Philadelphia has a 26% poverty rate, one of the highest in the nation. Of that 26%, nearly half (12.2%) are living in deep poverty with incomes below 50% of the federal poverty limit. Even before the shutdown, people were struggling to make it day by day.
Each hour of this shutdown makes it harder and harder for the nearly 10 million people who live in HUD-assisted housing – some of our country’s most vulnerable people including low-income families, people with disabilities, veterans, and the elderly – to avoid eviction. The government portion of those rent payments is critical. With HUD’s offices closed, there is no money flowing.
Pathways has two HUD renewal contracts affecting 130 apartment units that were due to be signed this month.
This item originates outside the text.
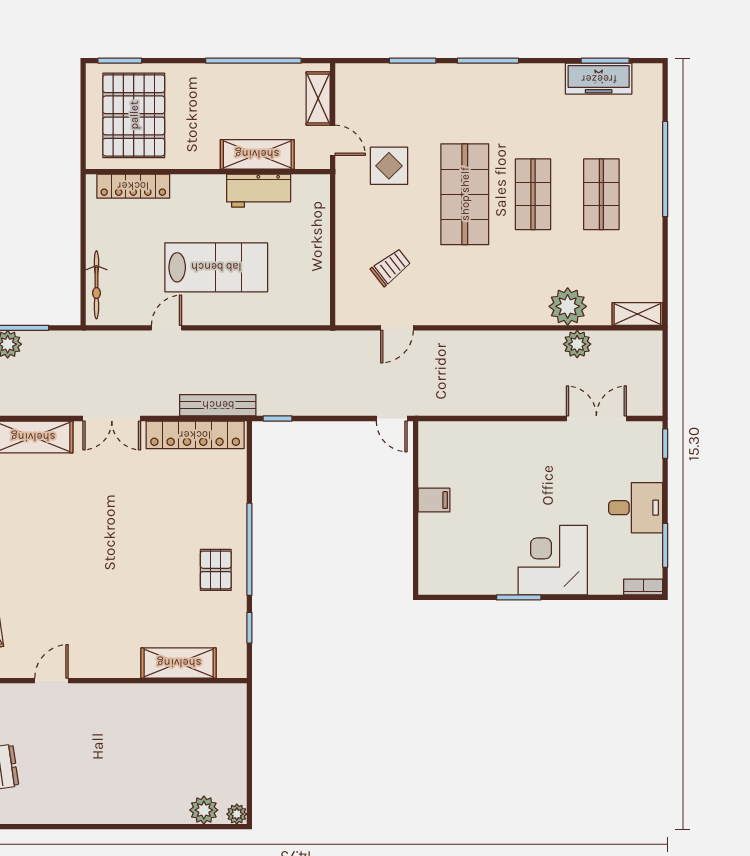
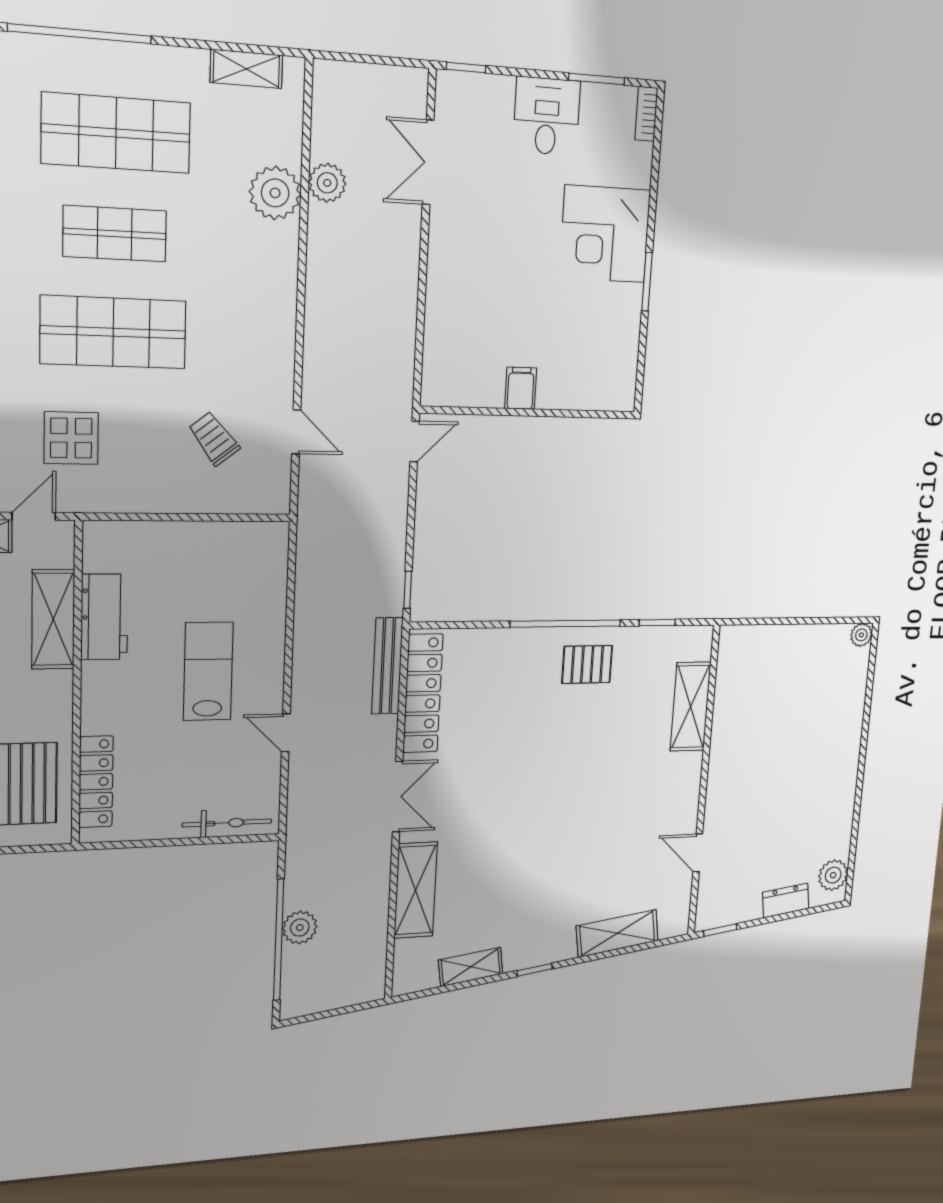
shop shelf: (601, 194) -> (116, 133), width x1.43, depth x1.36
lab bench: (216, 267) -> (208, 671), width x0.73, depth x0.72
shelving: (637, 314) -> (246, 69), moved, turned 90
plant: (204, 810) -> (833, 875), moved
Beginning February 1st, we will need to find almost $100,000 each month that the government shutdown continues to ensure that these marginalized, formerly homeless people remain in their homes.
The Violence Against Women Act (VAWA) wasn’t reauthorized before the shutdown, so it has expired. Many domestic violence programs receive funding from Office of Violence Against Women under VAWA. That office is not processing payment requests. As the shutdown persists, providers will find it challenging to continue offering domestic violence crisis services and we risk the safety of women and children. We worry for our partner agencies like Women Against Abuse and their ability to maintain lifesaving services in the coming months.
People who rely on SNAP benefits (food stamps) received an early disbursement to carry them through February, but what happens on March 1st? Evan with SNAP benefits, far too many people are hungry in America and the organizations fighting hunger and food scarcity are stretched to the limits. Is starving America’s children part of our new political reality?
I’ve read hundreds of heart wrenching but avoidable tragedies happening right now because of this political folly. People are suffering and the suffering is deep, widespread, and real. Wherever we fall on the political spectrum, we all must agree that punishing the poor is not the way to make America great again.
Remember, the greatness of a nation is judged by how it treats its weakest member.